Cassiodorus includes in his Institutes three canon lists, those of Jerome, Augustine, and the LXX. None of them mention Baruch outright.
There's not enough evidence to say, but Bogaert is confident that Isidore's Bible did not include Baruch.
5. Un prologue pseudo-isidorien
C. Absence et réintégration: les prologues
Thus, one Jeremiah containing Jer-Bar-Lam-EpJr has been banished by another Jeremiah containing only Jer-Lam.

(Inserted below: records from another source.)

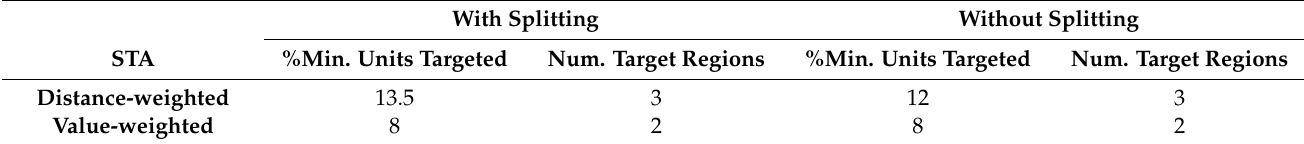
Table 2. Exact efficiency data for portfolios produced through applying the distance- and value- weighted STAs to a simulated dataset. Values shown correspond to a target case percentage of 50%. With Splitting Without Splitting STA %Min. Units Targeted Num. Target Regions %Min. Units Targeted Num. Target Regions Distance-weighted 13.5 3 12 3 Value-weighted 8 2 8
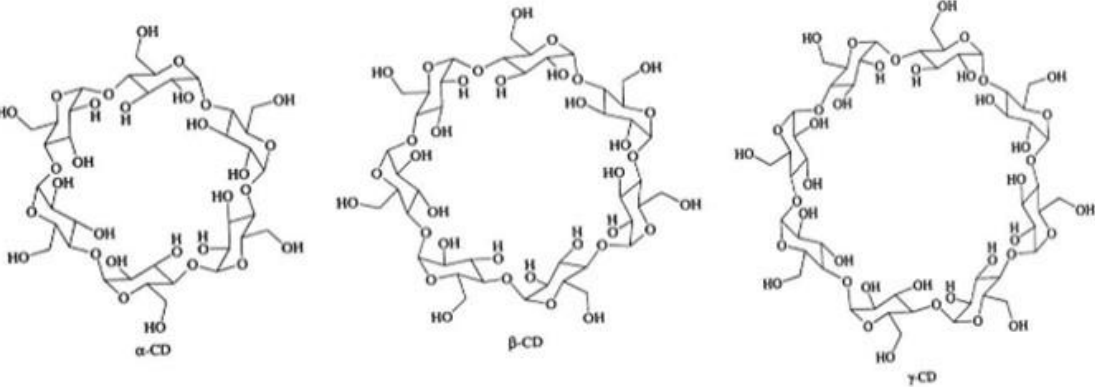
Figure 1. The structure of the cyclodextrin molecule resembles a torus, the inner part of which is hydrophobic, while the outer part is hydrophilic [5,6].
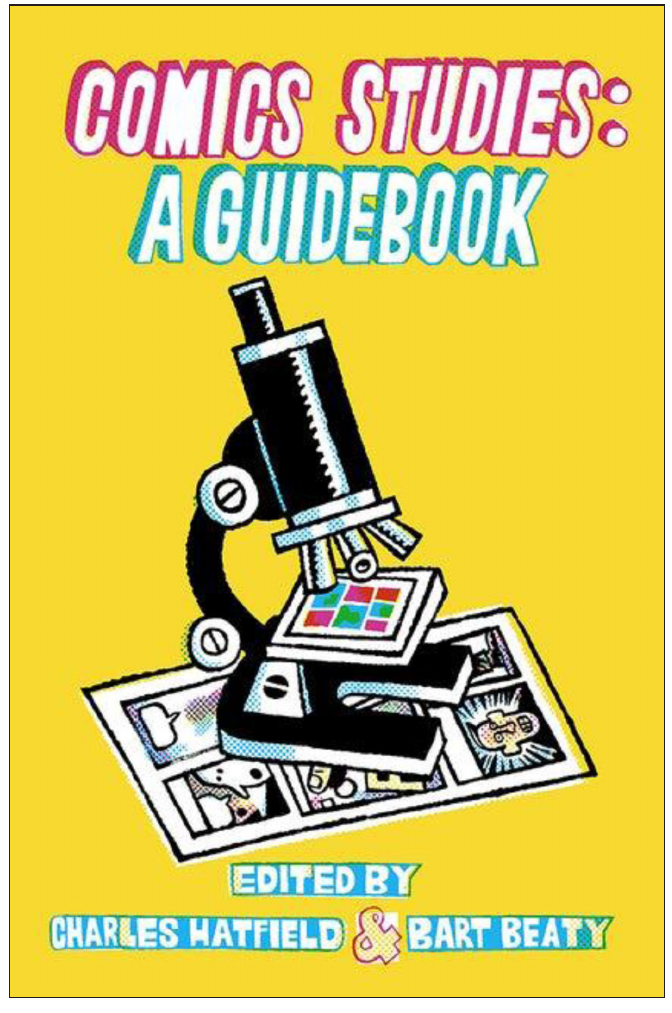
Figure 1: Cover of Comics Studies: A Guidebook (2020) © Rutgers University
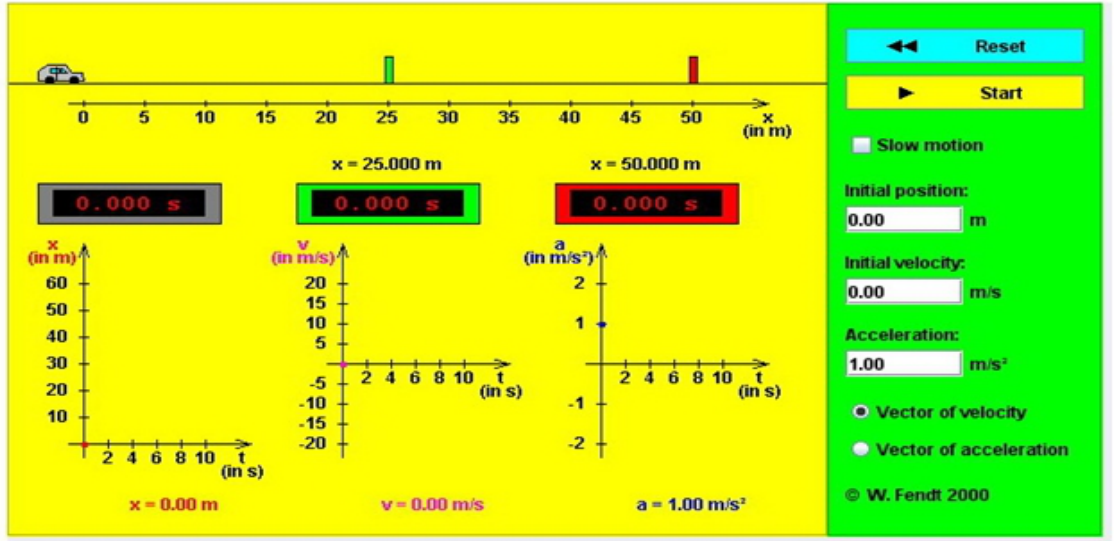
Figure 1. Initial display of applet No. 1, ‘Motion with constant acceleration’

1. Le prologue à Jérémie Haec interpretatio
This preface was noted by Donatien De Bruyne (see now here). Bogaert presents the text from two manuscripts, one from the tenth century (VL 209) and one from the twelfth century (Brussels ms BR II 2524), though there are other witnesses. Rough translation:
This translation is by Jerome. If anything in it is found to be moved according to the Hebrew codices. There is another of the Seventy translators used in the churches. Although several things are found to be different from the Hebrew codices, yet both--that is, according to the Septuagint and according tot he Hebrew--are confirmed by apostolic authority. For it is not an error or reprehension of something higher, but by sure counsel the Seventy are understood to have said or composed some things differently. But I warn that no one should want to emend one from the other, because the truth is observed in each kind individually.Bogaert notes that the preface is reminiscent of Augustine (City of God 18.42–44; for analysis see here) or Dominique Barthélemy. The preface does not mention Baruch but Bogaert says that we must assume its presence in the VL Jeremiah.
2. Le petit prologue à Baruch Liber iste
Another preface is found in the Cavensis, the later Theodulfian Bibles, and in Paris, BNF, lat. 6. Rough translation:
Here ends the corpus of books of the 16 prophets, to whose jar we have pressed Baruch and the Letter of Jeremiah. That book which is prefixed with the name of Baruch is not contained in the Hebrew canon, but rather in the vulgate (common) edition [= LXX / VL]. Likewise the Epistle of Jeremiah. But they are written here for the information of readers, because they signal many things concern Christ and modern times.This preface must precede 800 CE.
3. Le petit prologue aux Lamentations
The LXX has a brief prologue to Lamentations situating it within the lifetime of Jeremiah: after the destruction of Jerusalem, when the prophet was weeping over the ruins. This prologue made its way into the VL, but not Jerome's translation, until much later when a scribe did insert it. This action signals the break between Jeremiah and Lamentations that Jerome had wanted to establish. The prologue is found in many later manuscripts and became a part of the Paris Bibles.